# Given request 1
Answer these from the article about John Burton:
(a) What is Genevieve's job, and in what city?
(b) How old is Burton?
(c) How many amateur sleuths has Burton gathered?
# Given request 2
Reproduce the part of the article about John Burton that starts with "Before he was" and runs through "a decade ago.".

A Former Obama Operative Built a New Anti-Republican Attack Machine

(Bloomberg Businessweek) -- One evening in September, Tanya, a consultant at a big New York firm, was on her laptop scrutinizing public records and reading posts on VKontakte, the Russian social network, involving Representative Dana Rohrabacher, the Republican congressman from California. She was looking for dirt. On the other side of the country, Genevieve, a science teacher in San Diego, was doing the same. So was Vadim, an insurance representative in Phoenix. And they weren’t alone.

Tanya, Genevieve, and Vadim have never met and probably never will. But they have two things in common: They’re members of the so-called Resistance, working to oust Republicans. And they’re being directed by a former J.P. Morgan banker named John Burton, who’s become a field general of sorts in the liberal opposition—and soon, he hopes, the cause of consternation and, ultimately, unemployment for dozens of Republican lawmakers in races from Maine to California.

Before he was a banker, Burton, 38, was a practitioner of the dark art of opposition research, or “oppo”—digging up and surreptitiously deploying damaging information about politicians. As it did for so many people, Donald Trump’s election turned Burton’s life upside down. He quit his job, joined a Resistance group, and devoted himself to returning his country to the path he’d believed it was on when he worked for Barack Obama’s campaign a decade ago.

A Former Obama Operative Built a New Anti-Republican Attack Machine

Some Resisters march or knock on doors; others raise money or run for office. Burton felt his gifts lay elsewhere: namely, in tearing down political opponents. Over the past year, backed by mysterious donors, he’s organized what may be the most audacious grass-roots project in the age of Trump. Burton has amassed an army of 16,000 amateur sleuths who, with professional guidance, have spent months ferreting out damaging material on scores of vulnerable Republicans in Congress and state legislatures. Now he’s ready to unleash it just in time for the midterms. As he told me, “We’re going to do with real information and real Americans what the Russians tried to do with fake information and fake Americans.”

# Record excerpts
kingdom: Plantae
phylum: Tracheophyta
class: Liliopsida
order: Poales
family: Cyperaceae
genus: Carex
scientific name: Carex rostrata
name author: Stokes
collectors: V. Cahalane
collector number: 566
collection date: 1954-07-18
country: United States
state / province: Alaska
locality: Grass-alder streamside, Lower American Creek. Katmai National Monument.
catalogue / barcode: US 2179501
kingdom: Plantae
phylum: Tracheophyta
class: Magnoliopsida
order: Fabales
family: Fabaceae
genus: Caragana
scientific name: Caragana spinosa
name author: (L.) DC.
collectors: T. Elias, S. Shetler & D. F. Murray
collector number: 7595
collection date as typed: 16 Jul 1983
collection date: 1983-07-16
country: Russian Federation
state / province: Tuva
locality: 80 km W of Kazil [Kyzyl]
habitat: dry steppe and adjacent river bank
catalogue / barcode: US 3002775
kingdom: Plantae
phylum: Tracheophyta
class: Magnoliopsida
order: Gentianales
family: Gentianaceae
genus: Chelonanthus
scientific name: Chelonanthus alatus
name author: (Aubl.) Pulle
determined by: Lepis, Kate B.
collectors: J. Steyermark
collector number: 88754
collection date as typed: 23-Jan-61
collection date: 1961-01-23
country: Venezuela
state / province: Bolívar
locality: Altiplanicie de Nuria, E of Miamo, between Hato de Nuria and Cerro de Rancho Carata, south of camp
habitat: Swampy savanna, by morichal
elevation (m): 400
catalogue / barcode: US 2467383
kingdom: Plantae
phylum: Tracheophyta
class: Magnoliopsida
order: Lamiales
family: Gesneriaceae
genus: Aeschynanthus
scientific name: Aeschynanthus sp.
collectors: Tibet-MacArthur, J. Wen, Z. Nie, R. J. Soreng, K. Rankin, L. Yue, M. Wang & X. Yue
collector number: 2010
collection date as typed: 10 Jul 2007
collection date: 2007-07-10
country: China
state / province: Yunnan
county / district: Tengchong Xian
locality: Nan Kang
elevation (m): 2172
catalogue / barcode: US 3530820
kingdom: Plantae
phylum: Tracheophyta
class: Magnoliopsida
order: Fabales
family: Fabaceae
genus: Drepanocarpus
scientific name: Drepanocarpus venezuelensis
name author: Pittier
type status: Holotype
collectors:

# Task response 1
(a) She is a science teacher in San Diego.
(b) 38
(c) 16,000

# Task response 2
Before he was a banker, Burton, 38, was a practitioner of the dark art of opposition research, or “oppo”—digging up and surreptitiously deploying damaging information about politicians. As it did for so many people, Donald Trump’s election turned Burton’s life upside down. He quit his job, joined a Resistance group, and devoted himself to returning his country to the path he’d believed it was on when he worked for Barack Obama’s campaign a decade ago.